------ RECORDS FOR THE EXERCISE ------

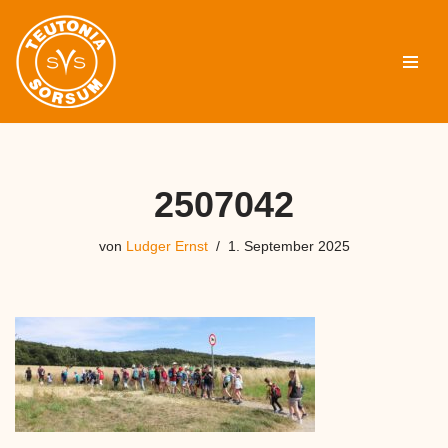
Zum
Inhalt
springen
2507042
von
Ludger Ernst
1. September 2025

------

## WORK INSTRUCTION
Present the text read from the items above as a Markdown table with the columns "Row" and "Text line", one numbered row per line, and leave out blank lines and the pictures.

## RESULT
| Row | Text line |
|---|---|
| 1 | Zum |
| 2 | Inhalt |
| 3 | springen |
| 4 | 2507042 |
| 5 | von |
| 6 | Ludger Ernst |
| 7 | 1. September 2025 |